» **Stored data entries**
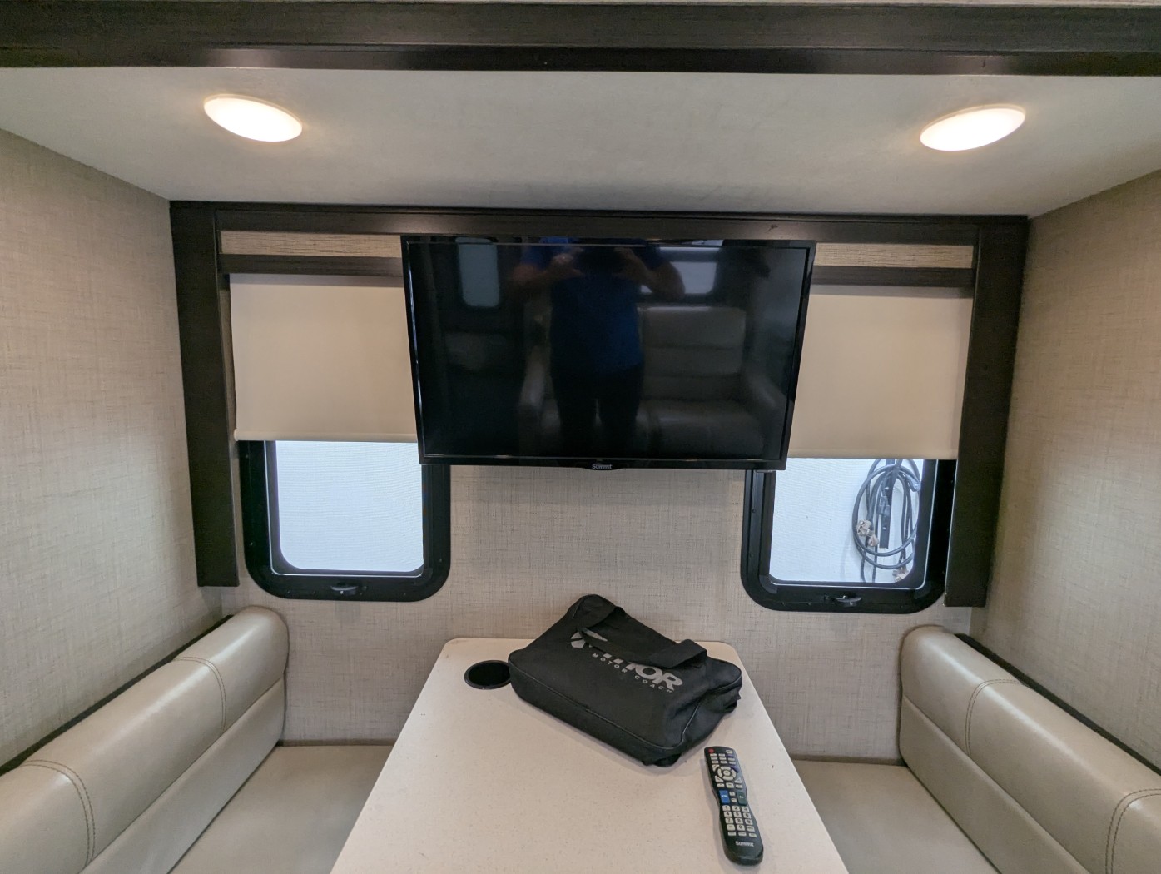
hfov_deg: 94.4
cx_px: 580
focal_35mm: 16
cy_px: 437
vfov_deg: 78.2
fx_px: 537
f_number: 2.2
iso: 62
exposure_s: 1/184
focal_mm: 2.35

» **Description of the task**
Beginning with the line that has "focal_35mm: 16", set down every line of the entries above through the final one, unchanged.

» **Task solution**
focal_35mm: 16
cy_px: 437
vfov_deg: 78.2
fx_px: 537
f_number: 2.2
iso: 62
exposure_s: 1/184
focal_mm: 2.35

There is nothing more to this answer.